His talk of currency manipulation could lead to a trade warby George Magnus / December 13, 2016 / Leave a comment
In an interview with Fox News over the weekend, the President-Elect said he didn’t know why the United States should be bound by the One China policy. This policy, under which the US has commercial and military relations with Taiwan but doesn’t recognise its sovereign status, has been the bedrock of US foreign policy towards China for 40 years and is among the most sensitive of red lines for Beijing. Now, Donald Trump is hinting he could revisit it—unless China was willing to do a deal with the US over trade and other issues that span tensions over the South China Sea and relations with North Korea. Why is he treading on eggshells?
The now typical answers to this—as to many other questions—are that he doesn’t care for political correctness, doesn’t mind being called volatile and unpredictable, and wants to establish a new basis for US-China relations, ostensibly to give American workers a better deal. But a more fractious relationship with China has also been in the Trump narrative from the beginning of his election campaign. The rhetoric during the year and since his November victory has included the threat to label China a currency manipulator, to levy across-the-board tariffs on Chinese goods, and to build up American military presence in the South and East China Seas. More recently, he had already broken protocol by receiving a congratulatory phone call from Taiwan’s President Tsai Ing-wen.
It is sometimes argued that Trump’s unpredictability means no one should take him at face value. He has, after all, nominated Terry Branstad, the governor of Iowa and a man who calls President Xi Jinping a friend, to be America’s ambassador to China. But for the moment at least, he is making big and not very comforting noises. This latest foray, to put the One China policy in play, is a serious escalation in US-China tension, and he must have known Beijing would not be happy.
And it wasn’t. Foreign Ministry spokesperson Geng Shuang said on Monday that if the One China policy was compromised or undermined, then the US-China co-operation would be out of the question. The daily Global Times, affiliated to the Communist Party, said that Trump’s statement testified to his inexperience, and insisted that the One China policy was not something to be traded, sold or bargained over.
It is tempting to put all this down to posturing before the new president takes office, but it would also probably be a mistake to.

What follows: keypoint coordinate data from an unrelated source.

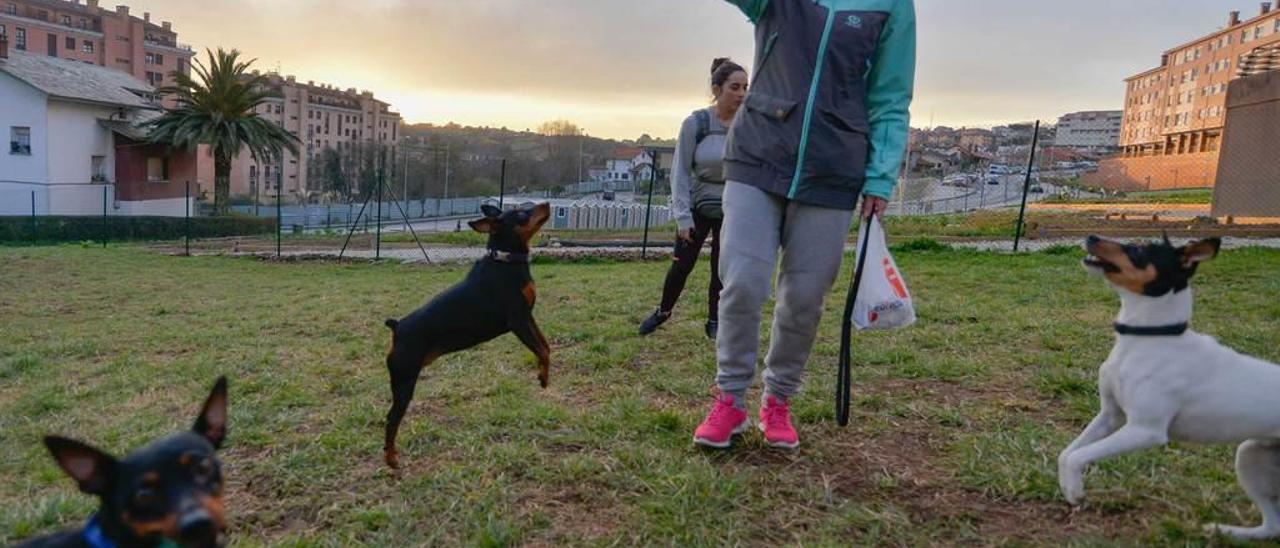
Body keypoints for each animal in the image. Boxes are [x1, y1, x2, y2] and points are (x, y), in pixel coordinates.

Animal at [384, 203, 555, 468]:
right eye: (520, 213)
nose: (546, 204)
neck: (505, 261)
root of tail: (397, 328)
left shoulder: (529, 317)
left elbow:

Leaving aside the straight geopolitics of maritime disputes and rights, trade is already a hot issue for both America and China. For Trump, American jobs are the central issue. The US trade deficit with China was a record $366bn last year, equivalent to about 69 per cent of the total US trade deficit of $530bn. Trump’s team has charged that China cheats in trade by manipulating its currency, and by using subsidies and other measures to boost exports and restrict imports.
For China, the issue is status and respect in the world’s trading and economic system. It seeks recognition for its weight as the largest export nation, and it also wants a bigger say in global institutions and a bigger role for the renminbi. It doesn’t want to be treated as a supplicant, or a country that is on trial for good behaviour.
In mid-December, Chinese officials were disappointed not to have been awarded “market economy” status (MES) on the 15th anniversary of the country joining the World Trade Organisation. They thought it had been assured. Among other things, MES requires global regulators in trade disputes to consider export prices on a domestic basis and not with reference to prices in third countries. MES, therefore, would favour China, especially in contentious areas such as steel, where it is accused by the US and the European Union of dumping the product at unfairly low prices.
And it’s not only about steel. Last week, the US Commerce department imposed anti-dumping tariffs on Chinese-made washing machines. China had vowed to take action against any WTO member that refuses to recognise MES in anti-dumping disputes. In a rather pointed way, the official Xinhua news agency said that the refusal to award MES was “nothing short of protectionism” and “poisons the recovery of the global economy.”
The background to Trump’s One China policy statement, therefore, is one of festering tension over trade. After Trump is inaugurated, the likelihood is that his administration will label China a currency manipulator, which is relatively meaningless but it would trigger investigations. If these found China to be manipulating its currency, the US could implement partial or sector-specific tariffs, probably much lower than the 45 per cent widely cited, on high-profile Chinese exports such as steel and automobile parts.
China would almost certainly retaliate. Global Times pointed out recently that US tariffs could prompt China to spurn Boeing aircraft, American cars and iPhones, and impose retaliatory trade restrictions against soybean and maize imports from the US, which certainly wouldn’t please the voters of Iowa.
US-China relations, therefore, look set to enter a new phase in which two strongmen face off. Trump has vowed to make America great again, and stand up for US workers in the face of foreign countries and governments, and even domestic companies that offer them a bad deal. China, by contrast, is on a mission to overcome and overturn the humiliation which it claims foreigners and history have imposed on the country. President Xi Jinping, facing a crucial 19th Party Congress at the end of 2017, is determined not to be seen to be weak, or not in control of China’s most important external relationship.
The US and China will have to manage an increasingly difficult and sensitive relationship, and with Trump’s One China statement, the temperature just went up several degrees.